(LISTED ENTRIES)
◆ ◆ ◆ ◆

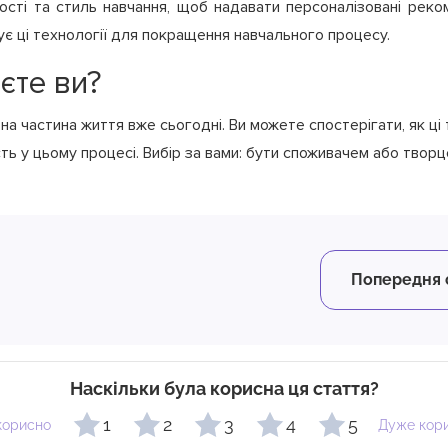
ності та стиль навчання, щоб надавати персоналізовані рек
є ці технології для покращення навчального процесу.
єте ви?
а частина життя вже сьогодні. Ви можете спостерігати, як ці т
сть у цьому процесі. Вибір за вами: бути споживачем або тво
Попередня 
Наскільки була корисна ця стаття?
1
2
3
4
5
корисно
Дуже кор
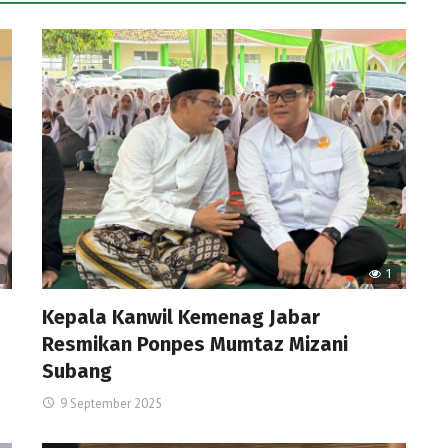
1
Kepala Kanwil Kemenag Jabar
Resmikan Ponpes Mumtaz Mizani
Subang
9 September 2025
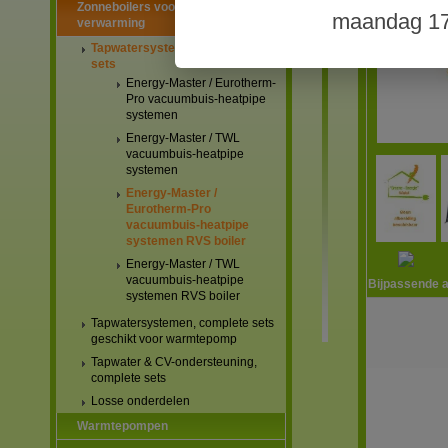
Zonneboilers voor warmtapwater en
maandag 17
verwarming
Tapwatersystemen, complete
sets
Energy-Master / Eurotherm-
Pro vacuumbuis-heatpipe
systemen
Energy-Master / TWL
vacuumbuis-heatpipe
systemen
Energy-Master /
Eurotherm-Pro
vacuumbuis-heatpipe
systemen RVS boiler
Energy-Master / TWL
vacuumbuis-heatpipe
Bijpassende a
systemen RVS boiler
Tapwatersystemen, complete sets
geschikt voor warmtepomp
Tapwater & CV-ondersteuning,
complete sets
Losse onderdelen
Warmtepompen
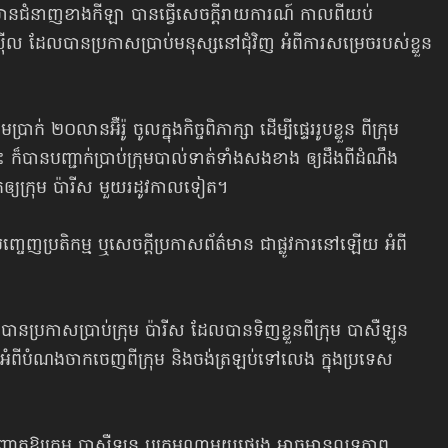
ានជំនាញខាងកីឡា បានធ្វើសេចក្ដីរាយការណ៍ កាលពីយប់
រេស៊ីល ដែលបានប្រកាសប្រាប់មនុស្សនៅជុំវិញ អំពីការសម្រេចរបស់ខ្លួន
ាក់ ២០លានអ៊ឺរ៉ូ ចូលក្នុងកិច្ចពិភាក្សា ដើម្បីផ្ទេររូបខ្លួន ពីក្រុម
 ក៏បានបញ្ជាក់ប្រាប់ក្រុមបាល់ទាត់ទាំងសងខាង ឲ្យដឹងពីដំណឹង
្យក្រុម ប៉ារីស មួយរដូវកាលទៀត។
ចេញប្រតិកម្ម ឬសេចក្តីប្រកាសព័ត៌មាន ជាផ្លូវការនៅឡើយ អំពី
បានប្រកាសប្រាប់ក្រុម ប៉ារីស ដែលបានទិញខ្លួនពីក្រុម បាសឺឡូន
 អំពីបំណងចាកចេញពីក្រុម និងចង់ត្រឡប់ទៅលេង ក្នុងប្រទេស
ិនអនុញ្ញាតឱ្យក្រុម បាសឺឡូន ឬក្រុមណាមួយផ្សេង អាចមានលទ្ធភាព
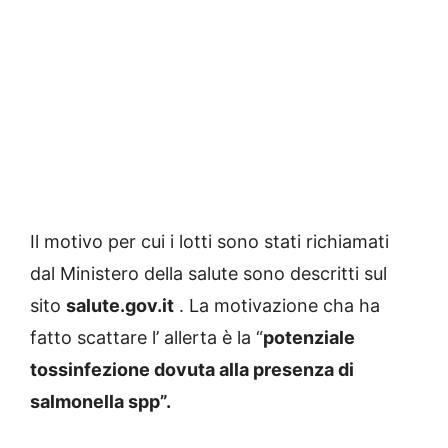
Il motivo per cui i lotti sono stati richiamati
dal Ministero della salute sono descritti sul
sito
salute.gov.it
. La motivazione cha ha
fatto scattare l’ allerta è la “
potenziale
tossinfezione dovuta alla presenza di
salmonella spp”.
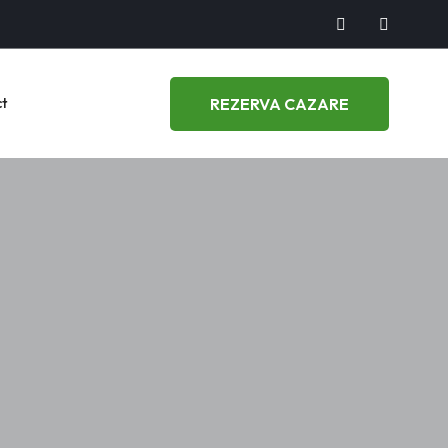
REZERVA CAZARE
t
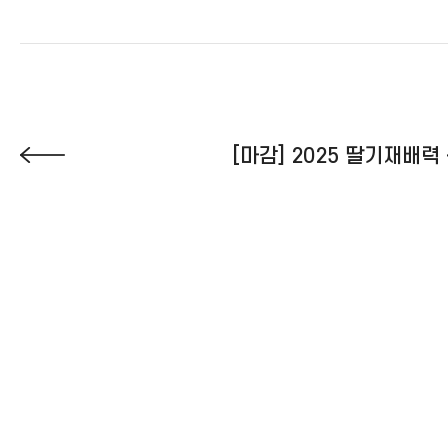
[마감] 2025 딸기재배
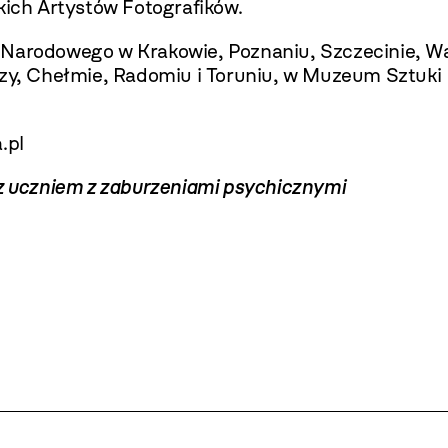
kich Artystów Fotografików.
m Narodowego w Krakowie, Poznaniu, Szczecinie, W
y, Chełmie, Radomiu i Toruniu, w Muzeum Sztuki
.pl
 z uczniem z zaburzeniami psychicznymi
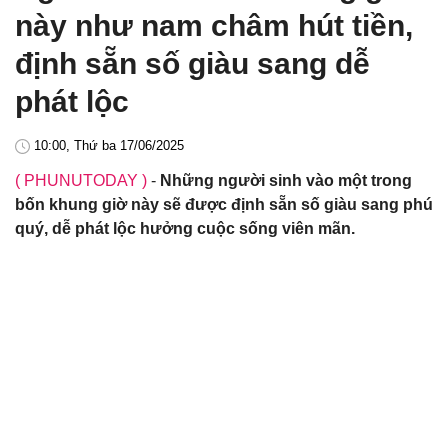
này như nam châm hút tiền,
định sẵn số giàu sang dễ
phát lộc
10:00, Thứ ba 17/06/2025
( PHUNUTODAY )
-
Những người sinh vào một trong
bốn khung giờ này sẽ được định sẵn số giàu sang phú
quý, dễ phát lộc hưởng cuộc sống viên mãn.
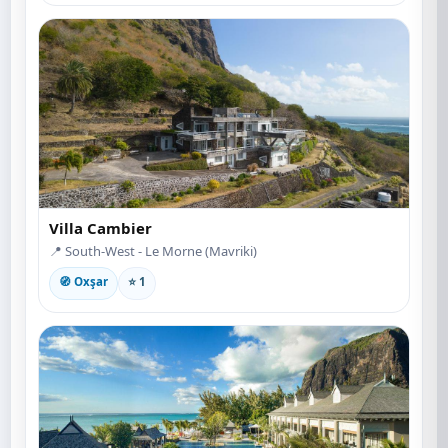
Villa Cambier
📍 South-West - Le Morne (Mavriki)
🧭 Oxşar
⭐ 1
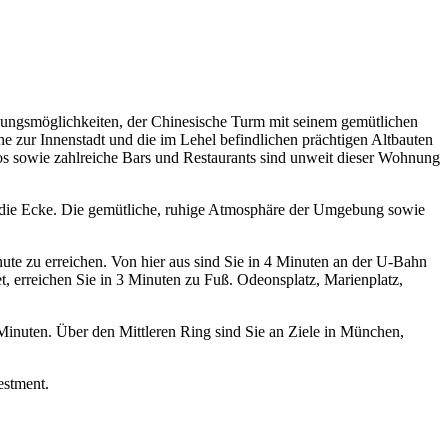
olungsmöglichkeiten, der Chinesische Turm mit seinem gemütlichen
e zur Innenstadt und die im Lehel befindlichen prächtigen Altbauten
nos sowie zahlreiche Bars und Restaurants sind unweit dieser Wohnung
m die Ecke. Die gemütliche, ruhige Atmosphäre der Umgebung sowie
inute zu erreichen. Von hier aus sind Sie in 4 Minuten an der U-Bahn
, erreichen Sie in 3 Minuten zu Fuß. Odeonsplatz, Marienplatz,
 Minuten. Über den Mittleren Ring sind Sie an Ziele in München,
estment.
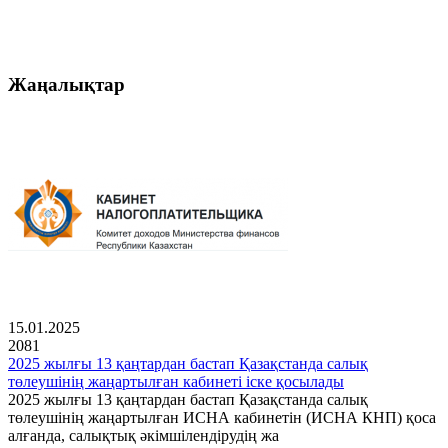
Жаңалықтар
15.01.2025
2081
2025 жылғы 13 қаңтардан бастап Қазақстанда салық
төлеушінің жаңартылған кабинеті іске қосылады
2025 жылғы 13 қаңтардан бастап Қазақстанда салық
төлеушінің жаңартылған ИСНА кабинетін (ИСНА КНП) қоса
алғанда, салықтық әкімшілендірудің жа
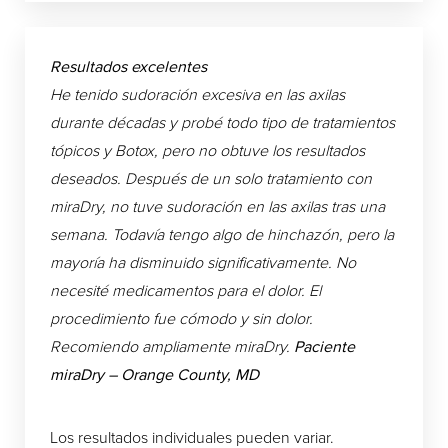
Resultados excelentes
He tenido sudoración excesiva en las axilas
durante décadas y probé todo tipo de tratamientos
tópicos y Botox, pero no obtuve los resultados
deseados. Después de un solo tratamiento con
miraDry, no tuve sudoración en las axilas tras una
semana. Todavía tengo algo de hinchazón, pero la
mayoría ha disminuido significativamente. No
necesité medicamentos para el dolor. El
procedimiento fue cómodo y sin dolor.
Recomiendo ampliamente miraDry.
Paciente
miraDry – Orange County, MD
Los resultados individuales pueden variar.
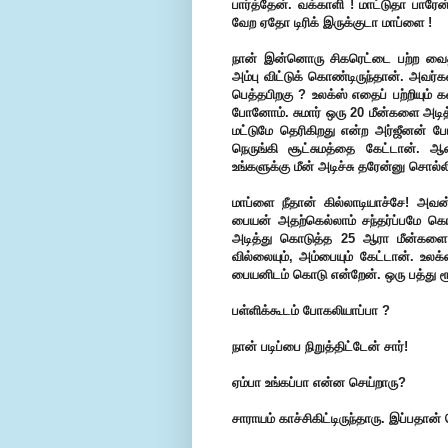
பார்த்தேன். வக்காளி ! மாட்டுதா பா
வேற ஏதோ டிரிக் இருக்குடா மாப்ளை !
நான் இன்னொரு சிகரெட்டை பற்ற வைத்த
அம்பு விட்டுக் கொண்டிருந்தான். அவர
பெத்தபிறகு ? உலக்ஸ் எதைப் பற்றியு
போனோம். சுமார் ஒரு 20 மீன்களை அடித
மட்டுமே தெரிகிறது என்ற அர்ஜீனன் 
நெருங்கி சூட்சுமத்தை கேட்டான்.
உங்களுக்கு மீன் அடிச்சு தரேன்னு சொல்ல
மாப்ளை நீதான் கில்லாடியாச்சே! அ
பையன் அதற்கெல்லாம் சந்தர்ப்பமே க
அடித்து கொடுத்த 25 ஆரா மீன்களை 
வில்லையும், அம்பையும் கேட்டான். உல
பையனிடம் கொடு என்றேன். ஒரு பத்து ரூப
பள்ளிக்கூடம் போகலியாப்பா ?
நான் படிப்பை நிறுத்திட்டேன் சார்!
ஏம்பா உங்கப்பா என்ன செய்றாரு?
சாராயம் காச்சிகிட்டிருந்தாரு. இப்பதான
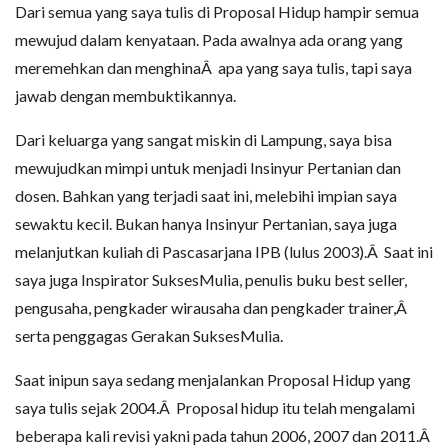
Dari semua yang saya tulis di Proposal Hidup hampir semua
mewujud dalam kenyataan. Pada awalnya ada orang yang
meremehkan dan menghinaÂ apa yang saya tulis, tapi saya
jawab dengan membuktikannya.
Dari keluarga yang sangat miskin di Lampung, saya bisa
mewujudkan mimpi untuk menjadi Insinyur Pertanian dan
dosen. Bahkan yang terjadi saat ini, melebihi impian saya
sewaktu kecil. Bukan hanya Insinyur Pertanian, saya juga
melanjutkan kuliah di Pascasarjana IPB (lulus 2003).Â Saat ini
saya juga Inspirator SuksesMulia, penulis buku best seller,
pengusaha, pengkader wirausaha dan pengkader trainer,Â
serta penggagas Gerakan SuksesMulia.
Saat inipun saya sedang menjalankan Proposal Hidup yang
saya tulis sejak 2004.Â Proposal hidup itu telah mengalami
beberapa kali revisi yakni pada tahun 2006, 2007 dan 2011.Â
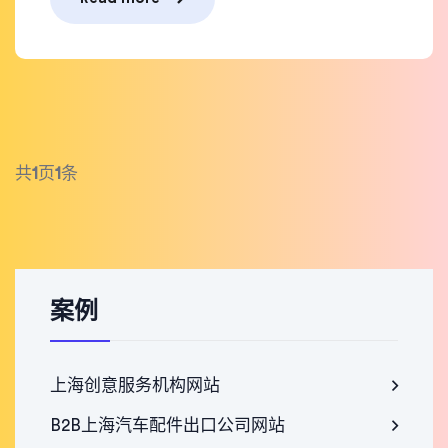
共
1
页
1
条
案例
上海创意服务机构网站
B2B上海汽车配件出口公司网站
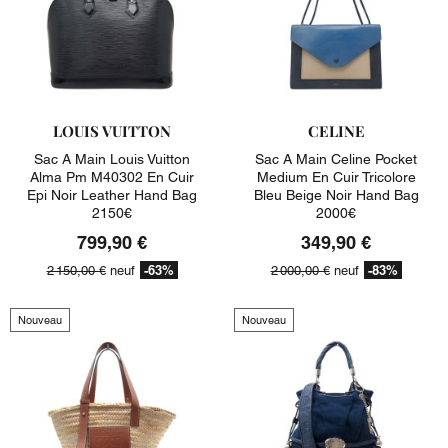
LOUIS VUITTON
CELINE
Sac A Main Louis Vuitton
Sac A Main Celine Pocket
Alma Pm M40302 En Cuir
Medium En Cuir Tricolore
Epi Noir Leather Hand Bag
Bleu Beige Noir Hand Bag
2150€
2000€
799,90 €
349,90 €
-63%
-83%
2 150,00 €
neuf
2 000,00 €
neuf
Nouveau
Nouveau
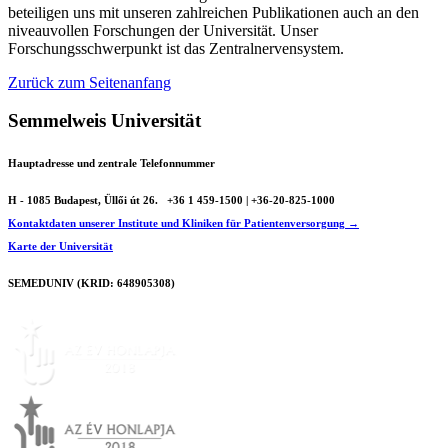
beteiligen uns mit unseren zahlreichen Publikationen auch an den
niveauvollen Forschungen der Universität. Unser
Forschungsschwerpunkt ist das Zentralnervensystem.
Zurück zum Seitenanfang
Semmelweis Universität
Hauptadresse und zentrale Telefonnummer
H - 1085 Budapest, Üllői út 26.
+36 1 459-1500 | +36-20-825-1000
Kontaktdaten unserer Institute und Kliniken für Patientenversorgung →
Karte der Universität
SEMEDUNIV (KRID: 648905308)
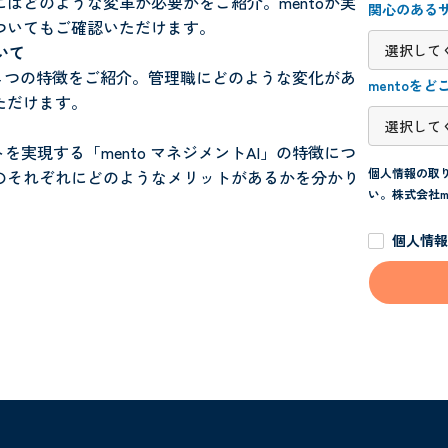
はどのような変革が必要かをご紹介。mentoが実
関心のある
ついてもご確認いただけます。
いて
の４つの特徴をご紹介。管理職にどのような変化があ
mentoを
ただけます。
を実現する「mento マネジメントAI」の特徴につ
個人情報の取
のそれぞれにどのようなメリットがあるかを分かり
い。
株式会社m
個人情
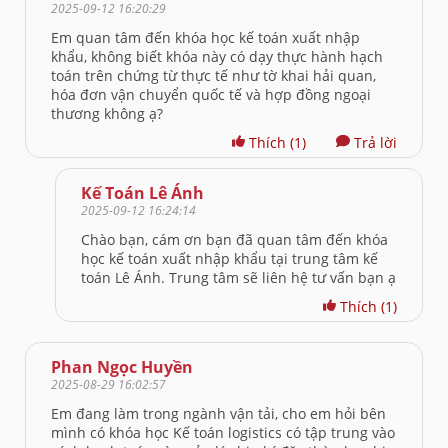
2025-09-12 16:20:29
Em quan tâm đến khóa học kế toán xuất nhập
khẩu, không biết khóa này có dạy thực hành hạch
toán trên chứng từ thực tế như tờ khai hải quan,
hóa đơn vận chuyển quốc tế và hợp đồng ngoại
thương không ạ?
Thích
(1)
Trả lời
Kế Toán Lê Ánh
2025-09-12 16:24:14
Chào bạn, cám ơn bạn đã quan tâm đến khóa
học kế toán xuất nhập khẩu tại trung tâm kế
toán Lê Ánh. Trung tâm sẽ liên hệ tư vấn bạn ạ
Thích
(1)
Phan Ngọc Huyền
2025-08-29 16:02:57
Em đang làm trong ngành vận tải, cho em hỏi bên
mình có khóa học Kế toán logistics có tập trung vào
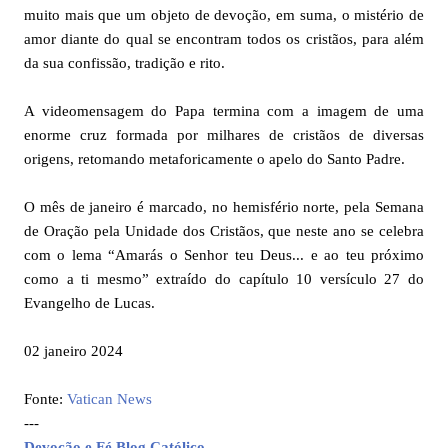
muito mais que um objeto de devoção, em suma, o mistério de
amor diante do qual se encontram todos os cristãos, para além
da sua confissão, tradição e rito.
A videomensagem do Papa termina com a imagem de uma
enorme cruz formada por milhares de cristãos de diversas
origens, retomando metaforicamente o apelo do Santo Padre.
O mês de janeiro é marcado, no hemisfério norte, pela Semana
de Oração pela Unidade dos Cristãos, que neste ano se celebra
com o lema “Amarás o Senhor teu Deus... e ao teu próximo
como a ti mesmo” extraído do capítulo 10 versículo 27 do
Evangelho de Lucas.
02 janeiro 2024
Fonte:
Vatican News
---
Devoção e Fé Blog Católico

◆ ◆ ◆ ◆

(TASK TO COMPLETE) Would you transcribe the lines above exactly, going from the line bearing "மட்டுமே தெரிகிறது என்ற அர்ஜீனன்" through the line bearing "sewaktu kecil. Bukan", and drop the pictures from the copy?

(YOUR SOLUTION)
மட்டுமே தெரிகிறது என்ற அர்ஜீனன் 
நெருங்கி சூட்சுமத்தை கேட்டான்.
உங்களுக்கு மீன் அடிச்சு தரேன்னு சொல்ல
மாப்ளை நீதான் கில்லாடியாச்சே! அ
பையன் அதற்கெல்லாம் சந்தர்ப்பமே க
அடித்து கொடுத்த 25 ஆரா மீன்களை 
வில்லையும், அம்பையும் கேட்டான். உல
பையனிடம் கொடு என்றேன். ஒரு பத்து ரூப
பள்ளிக்கூடம் போகலியாப்பா ?
நான் படிப்பை நிறுத்திட்டேன் சார்!
ஏம்பா உங்கப்பா என்ன செய்றாரு?
சாராயம் காச்சிகிட்டிருந்தாரு. இப்பதான
Dari semua yang saya tulis di Proposal Hidup hampir semua
mewujud dalam kenyataan. Pada awalnya ada orang yang
meremehkan dan menghinaÂ apa yang saya tulis, tapi saya
jawab dengan membuktikannya.
Dari keluarga yang sangat miskin di Lampung, saya bisa
mewujudkan mimpi untuk menjadi Insinyur Pertanian dan
dosen. Bahkan yang terjadi saat ini, melebihi impian saya
sewaktu kecil. Bukan hanya Insinyur Pertanian, saya juga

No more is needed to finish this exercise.